■ Exercise ■
Print the entire listing below word for word, excluding its pictures.

_ _ _

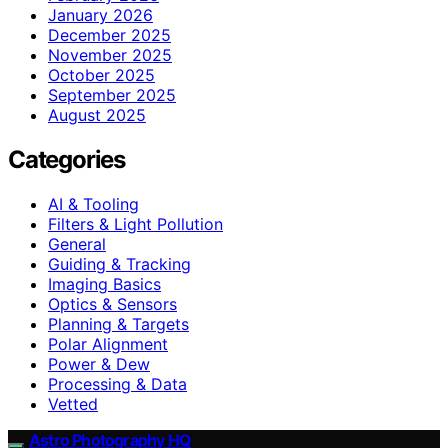
January 2026
December 2025
November 2025
October 2025
September 2025
August 2025
Categories
AI & Tooling
Filters & Light Pollution
General
Guiding & Tracking
Imaging Basics
Optics & Sensors
Planning & Targets
Polar Alignment
Power & Dew
Processing & Data
Vetted
Astro Photography HQ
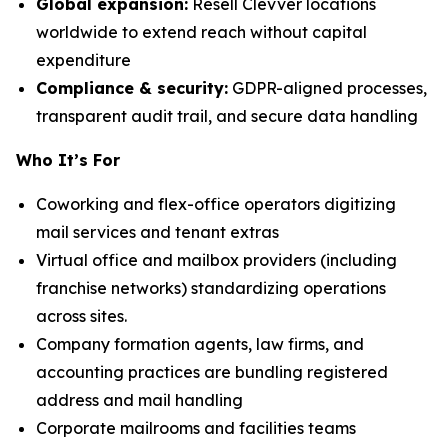
Global expansion:
Resell Clevver locations
worldwide to extend reach without capital
expenditure
Compliance & security:
GDPR-aligned processes,
transparent audit trail, and secure data handling
Who It’s For
Coworking and flex-office operators digitizing
mail services and tenant extras
Virtual office and mailbox providers (including
franchise networks) standardizing operations
across sites.
Company formation agents, law firms, and
accounting practices are bundling registered
address and mail handling
Corporate mailrooms and facilities teams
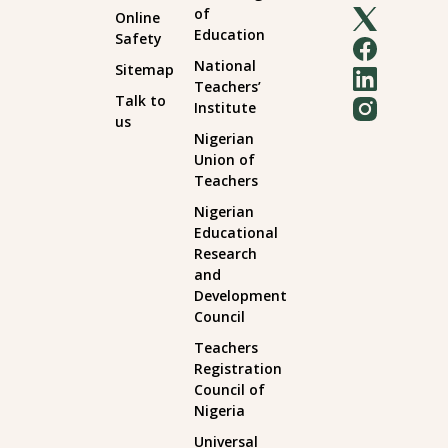
of
Online
Education
Safety
National
Sitemap
Teachers’
Talk to
Institute
us
Nigerian
Union of
Teachers
Nigerian
Educational
Research
and
Development
Council
Teachers
Registration
Council of
Nigeria
Universal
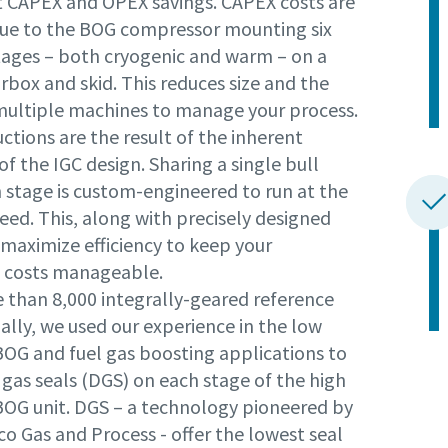
nt CAPEX and OPEX savings. CAPEX costs are
ue to the BOG compressor mounting six
tages – both cryogenic and warm – on a
rbox and skid. This reduces size and the
multiple machines to manage your process.
tions are the result of the inherent
 of the IGC design. Sharing a single bull
h stage is custom-engineered to run at the
eed. This, along with precisely designed
 maximize efficiency to keep your
 costs manageable.
 than 8,000 integrally-geared reference
ally, we used our experience in the low
BOG and fuel gas boosting applications to
gas seals (DGS) on each stage of the high
BOG unit. DGS – a technology pioneered by
o Gas and Process - offer the lowest seal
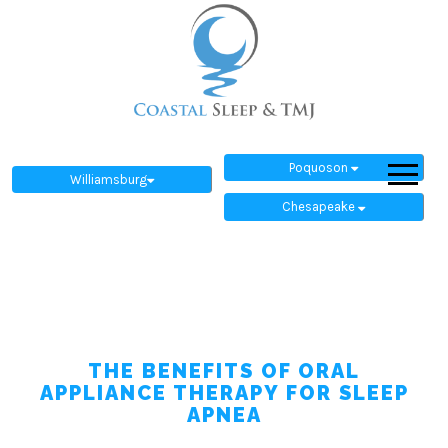
Poquoson
Williamsburg
Chesapeake
THE BENEFITS OF ORAL
APPLIANCE THERAPY FOR SLEEP
APNEA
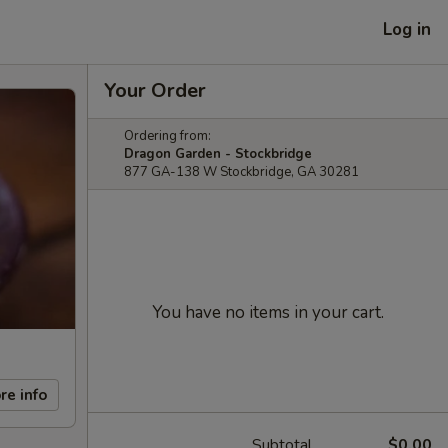
Log in
Your Order
Ordering from:
Dragon Garden - Stockbridge
877 GA-138 W Stockbridge, GA 30281
You have no items in your cart.
re info
Subtotal
$0.00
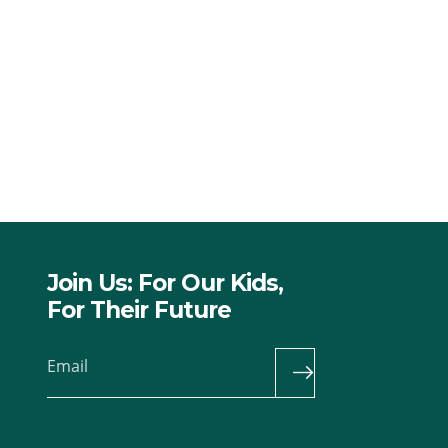
Join Us: For Our Kids,
For Their Future
Email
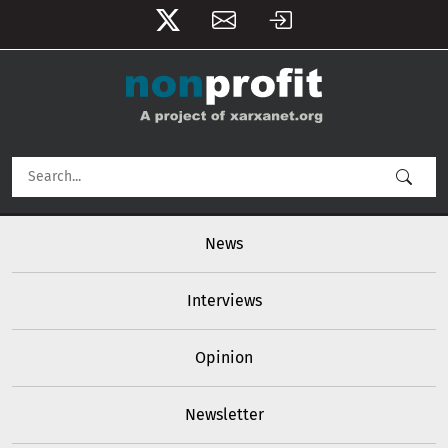
User account menu
Skip to main content
Main navigation
News
Interviews
Opinion
Newsletter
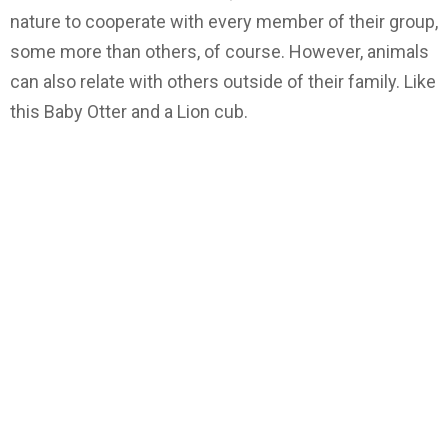
nature to cooperate with every member of their group,
some more than others, of course. However, animals
can also relate with others outside of their family. Like
this Baby Otter and a Lion cub.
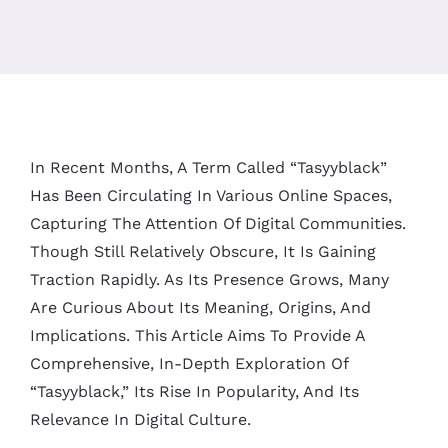
In Recent Months, A Term Called “tasyyblack”
Has Been Circulating In Various Online Spaces,
Capturing The Attention Of Digital Communities.
Though Still Relatively Obscure, It Is Gaining
Traction Rapidly. As Its Presence Grows, Many
Are Curious About Its Meaning, Origins, And
Implications. This Article Aims To Provide A
Comprehensive, In-Depth Exploration Of
“tasyyblack,” Its Rise In Popularity, And Its
Relevance In Digital Culture.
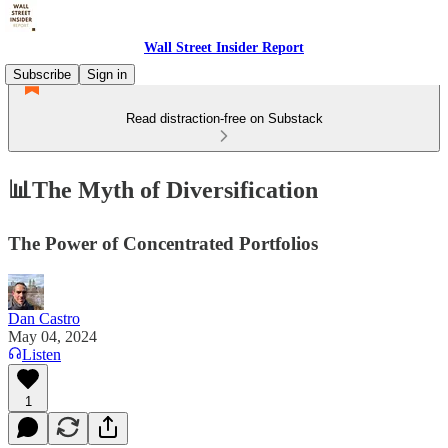
Wall Street Insider Report
Subscribe
Sign in
Read distraction-free on Substack
📊The Myth of Diversification
The Power of Concentrated Portfolios
Dan Castro
May 04, 2024
Listen
1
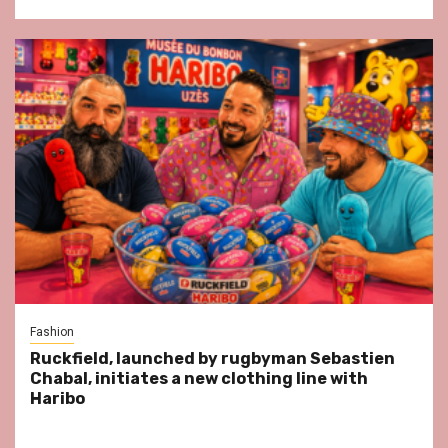
Fashion
Ruckfield, launched by rugbyman Sebastien
Chabal, initiates a new clothing line with
Haribo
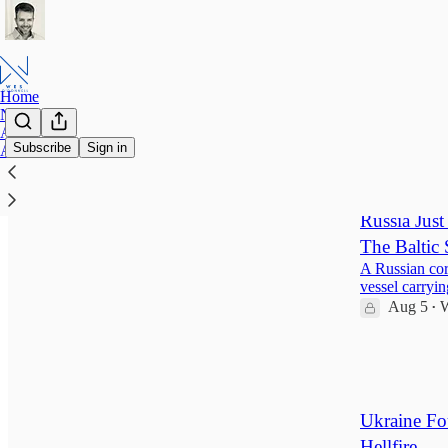
Home
Notes
About Wes
Subscribe
Sign in
Archive
Latest
Top
Russia Jus
The Baltic 
A Russian cor
vessel carryi
Aug 5
W
•
129
2
21
Ukraine Fo
Hellfire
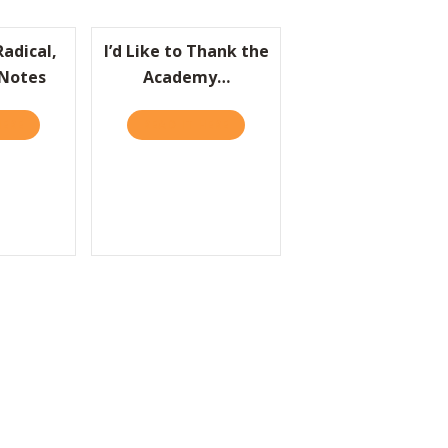
Radical,
I’d Like to Thank the
 Notes
Academy…
HERE
ABOUT PRACTICALLY RADICAL, THE CLIFF’S NOTES
READ IT HERE
ABOUT I’D LIKE TO THANK THE 
OMPANY
 WIN THE DEAL
O
 CAN DOESN’T MEAN YOU SHOULD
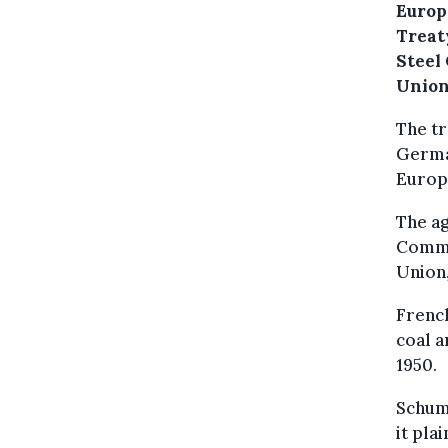
Europ
Treaty
Steel 
Union
The tr
German
Europe
The a
Commun
Union,
French
coal a
1950.
Schuma
it pl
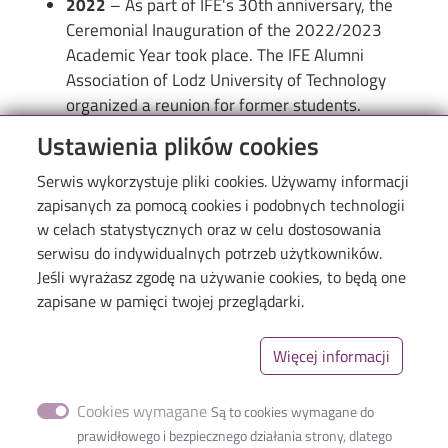
2022
– As part of IFE's 30th anniversary, the
Ceremonial Inauguration of the 2022/2023
Academic Year took place. The IFE Alumni
Association of Lodz University of Technology
organized a reunion for former students.
Ustawienia plików cookies
Serwis wykorzystuje pliki cookies. Używamy informacji
zapisanych za pomocą cookies i podobnych technologii
w celach statystycznych oraz w celu dostosowania
serwisu do indywidualnych potrzeb użytkowników.
Jeśli wyrażasz zgodę na używanie cookies, to będą one
Menu
Library of TUL
zapisane w pamięci twojej przeglądarki.
The Excellence Initiative–Research University
Więcej informacji
Linki_second
GDPR
Privacy policy
Cookies wymagane
Są to cookies wymagane do
Accessibility statement
prawidłowego i bezpiecznego działania strony, dlatego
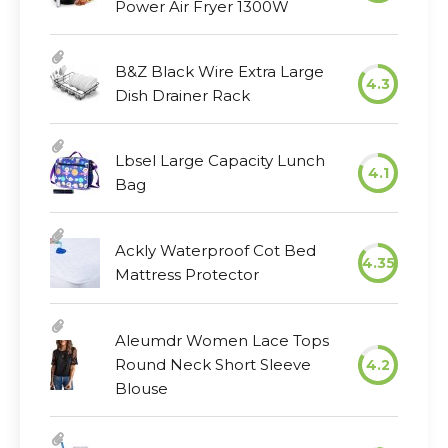
Power Air Fryer 1300W
B&Z Black Wire Extra Large
4.3
Dish Drainer Rack
Lbsel Large Capacity Lunch
4.1
Bag
Ackly Waterproof Cot Bed
4.35
Mattress Protector
Aleumdr Women Lace Tops
Round Neck Short Sleeve
4.2
Blouse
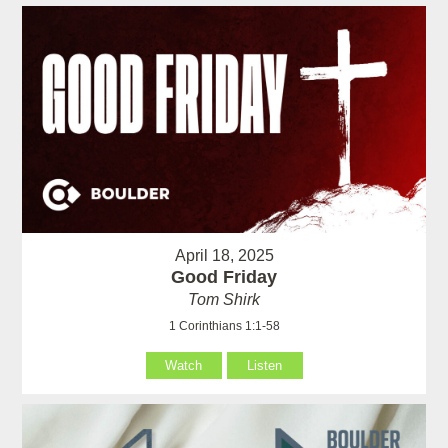
April 18, 2025
Good Friday
Tom Shirk
1 Corinthians 1:1-58
Watch
Listen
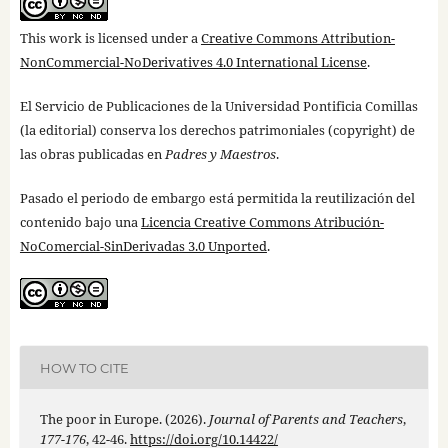
This work is licensed under a
Creative Commons Attribution-
NonCommercial-NoDerivatives 4.0 International License
.
El Servicio de Publicaciones de la Universidad Pontificia Comillas
(la editorial) conserva los derechos patrimoniales (copyright) de
las obras publicadas en
Padres y Maestros
.
Pasado el periodo de embargo está permitida la reutilización del
contenido bajo una
Licencia Creative Commons Atribución-
NoComercial-SinDerivadas 3.0 Unported
.
HOW TO CITE
The poor in Europe. (2026).
Journal of Parents and Teachers
,
177-176
, 42-46.
https://doi.org/10.14422/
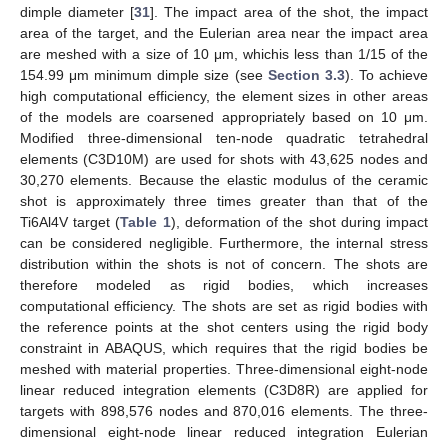
dimple diameter [
31
]. The impact area of the shot, the impact
area of the target, and the Eulerian area near the impact area
are meshed with a size of 10 μm, whichis less than 1/15 of the
154.99 μm minimum dimple size (see
Section 3.3
). To achieve
high computational efficiency, the element sizes in other areas
of the models are coarsened appropriately based on 10 μm.
Modified three-dimensional ten-node quadratic tetrahedral
elements (C3D10M) are used for shots with 43,625 nodes and
30,270 elements. Because the elastic modulus of the ceramic
shot is approximately three times greater than that of the
Ti6Al4V target (
Table 1
), deformation of the shot during impact
can be considered negligible. Furthermore, the internal stress
distribution within the shots is not of concern. The shots are
therefore modeled as rigid bodies, which increases
computational efficiency. The shots are set as rigid bodies with
the reference points at the shot centers using the rigid body
constraint in ABAQUS, which requires that the rigid bodies be
meshed with material properties. Three-dimensional eight-node
linear reduced integration elements (C3D8R) are applied for
targets with 898,576 nodes and 870,016 elements. The three-
dimensional eight-node linear reduced integration Eulerian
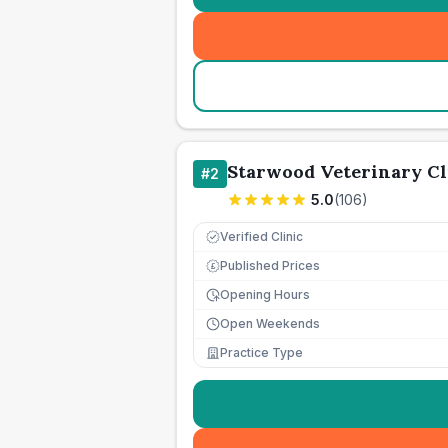
Starwood Veterinary Cl
#
2
5.0
(
106
)
Verified Clinic
Published Prices
£
Opening Hours
Open Weekends
Practice Type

_ _ _

■ Expected answer ■
January 2026
December 2025
November 2025
October 2025
September 2025
August 2025
Categories
AI & Tooling
Filters & Light Pollution
General
Guiding & Tracking
Imaging Basics
Optics & Sensors
Planning & Targets
Polar Alignment
Power & Dew
Processing & Data
Vetted
Astro Photography HQ
Global expansion:
Resell Clevver locations
worldwide to extend reach without capital
expenditure
Compliance & security:
GDPR-aligned processes,
transparent audit trail, and secure data handling
Who It’s For
Coworking and flex-office operators digitizing
mail services and tenant extras
Virtual office and mailbox providers (including
franchise networks) standardizing operations
across sites.
Company formation agents, law firms, and
accounting practices are bundling registered
address and mail handling
Corporate mailrooms and facilities teams
of
Online
Education
Safety
National
Sitemap
Teachers’
Talk to
Institute
us
Nigerian
Union of
Teachers
Nigerian
Educational
Research
and
Development
Council
Teachers
Registration
Council of
Nigeria
Universal
nt CAPEX and OPEX savings. CAPEX costs are
ue to the BOG compressor mounting six
tages – both cryogenic and warm – on a
rbox and skid. This reduces size and the
multiple machines to manage your process.
tions are the result of the inherent
 of the IGC design. Sharing a single bull
h stage is custom-engineered to run at the
eed. This, along with precisely designed
 maximize efficiency to keep your
 costs manageable.
 than 8,000 integrally-geared reference
ally, we used our experience in the low
BOG and fuel gas boosting applications to
gas seals (DGS) on each stage of the high
BOG unit. DGS – a technology pioneered by
o Gas and Process - offer the lowest seal
Poquoson
Williamsburg
Chesapeake
THE BENEFITS OF ORAL
APPLIANCE THERAPY FOR SLEEP
APNEA
Log in
Your Order
Ordering from:
Dragon Garden - Stockbridge
877 GA-138 W Stockbridge, GA 30281
You have no items in your cart.
re info
Subtotal
$0.00
Join Us: For Our Kids,
For Their Future
Email
User account menu
Skip to main content
Main navigation
News
Interviews
Opinion
Newsletter
nature to cooperate with every member of their group,
some more than others, of course. However, animals
can also relate with others outside of their family. Like
this Baby Otter and a Lion cub.
In Recent Months, A Term Called “tasyyblack”
Has Been Circulating In Various Online Spaces,
Capturing The Attention Of Digital Communities.
Though Still Relatively Obscure, It Is Gaining
Traction Rapidly. As Its Presence Grows, Many
Are Curious About Its Meaning, Origins, And
Implications. This Article Aims To Provide A
Comprehensive, In-Depth Exploration Of
“tasyyblack,” Its Rise In Popularity, And Its
Relevance In Digital Culture.
Wall Street Insider Report
Subscribe
Sign in
Read distraction-free on Substack
📊The Myth of Diversification
The Power of Concentrated Portfolios
Dan Castro
May 04, 2024
Listen
1
Fashion
Ruckfield, launched by rugbyman Sebastien
Chabal, initiates a new clothing line with
Haribo
Home
Notes
About Wes
Subscribe
Sign in
Archive
Latest
Top
Russia Jus
The Baltic 
A Russian cor
vessel carryi
Aug 5
W
•
129
2
21
Ukraine Fo
Hellfire
Radical,
I’d Like to Thank the
 Notes
Academy…
HERE
ABOUT PRACTICALLY RADICAL, THE CLIFF’S NOTES
READ IT HERE
ABOUT I’D LIKE TO THANK THE 
OMPANY
 WIN THE DEAL
O
 CAN DOESN’T MEAN YOU SHOULD
Europ
Treaty
Steel 
Union
The tr
German
Europe
The a
Commun
Union,
French
coal a
1950.
Schuma
it pl
2022
– As part of IFE's 30th anniversary, the
Ceremonial Inauguration of the 2022/2023
Academic Year took place. The IFE Alumni
Association of Lodz University of Technology
organized a reunion for former students.
Ustawienia plików cookies
Serwis wykorzystuje pliki cookies. Używamy informacji
zapisanych za pomocą cookies i podobnych technologii
w celach statystycznych oraz w celu dostosowania
serwisu do indywidualnych potrzeb użytkowników.
Jeśli wyrażasz zgodę na używanie cookies, to będą one
Menu
Library of TUL
zapisane w pamięci twojej przeglądarki.
The Excellence Initiative–Research University
Więcej informacji
Linki_second
GDPR
Privacy policy
Cookies wymagane
Są to cookies wymagane do
Accessibility statement
prawidłowego i bezpiecznego działania strony, dlatego
Power Air Fryer 1300W
B&Z Black Wire Extra Large
4.3
Dish Drainer Rack
Lbsel Large Capacity Lunch
4.1
Bag
Ackly Waterproof Cot Bed
4.35
Mattress Protector
Aleumdr Women Lace Tops
Round Neck Short Sleeve
4.2
Blouse
April 18, 2025
Good Friday
Tom Shirk
1 Corinthians 1:1-58
Watch
Listen
This work is licensed under a
Creative Commons Attribution-
NonCommercial-NoDerivatives 4.0 International License
.
El Servicio de Publicaciones de la Universidad Pontificia Comillas
(la editorial) conserva los derechos patrimoniales (copyright) de
las obras publicadas en
Padres y Maestros
.
Pasado el periodo de embargo está permitida la reutilización del
contenido bajo una
Licencia Creative Commons Atribución-
NoComercial-SinDerivadas 3.0 Unported
.
HOW TO CITE
The poor in Europe. (2026).
Journal of Parents and Teachers
,
177-176
, 42-46.
https://doi.org/10.14422/
dimple diameter [
31
]. The impact area of the shot, the impact
area of the target, and the Eulerian area near the impact area
are meshed with a size of 10 μm, whichis less than 1/15 of the
154.99 μm minimum dimple size (see
Section 3.3
). To achieve
high computational efficiency, the element sizes in other areas
of the models are coarsened appropriately based on 10 μm.
Modified three-dimensional ten-node quadratic tetrahedral
elements (C3D10M) are used for shots with 43,625 nodes and
30,270 elements. Because the elastic modulus of the ceramic
shot is approximately three times greater than that of the
Ti6Al4V target (
Table 1
), deformation of the shot during impact
can be considered negligible. Furthermore, the internal stress
distribution within the shots is not of concern. The shots are
therefore modeled as rigid bodies, which increases
computational efficiency. The shots are set as rigid bodies with
the reference points at the shot centers using the rigid body
constraint in ABAQUS, which requires that the rigid bodies be
meshed with material properties. Three-dimensional eight-node
linear reduced integration elements (C3D8R) are applied for
targets with 898,576 nodes and 870,016 elements. The three-
dimensional eight-node linear reduced integration Eulerian
Starwood Veterinary Cl
#
2
5.0
(
106
)
Verified Clinic
Published Prices
£
Opening Hours
Open Weekends
Practice Type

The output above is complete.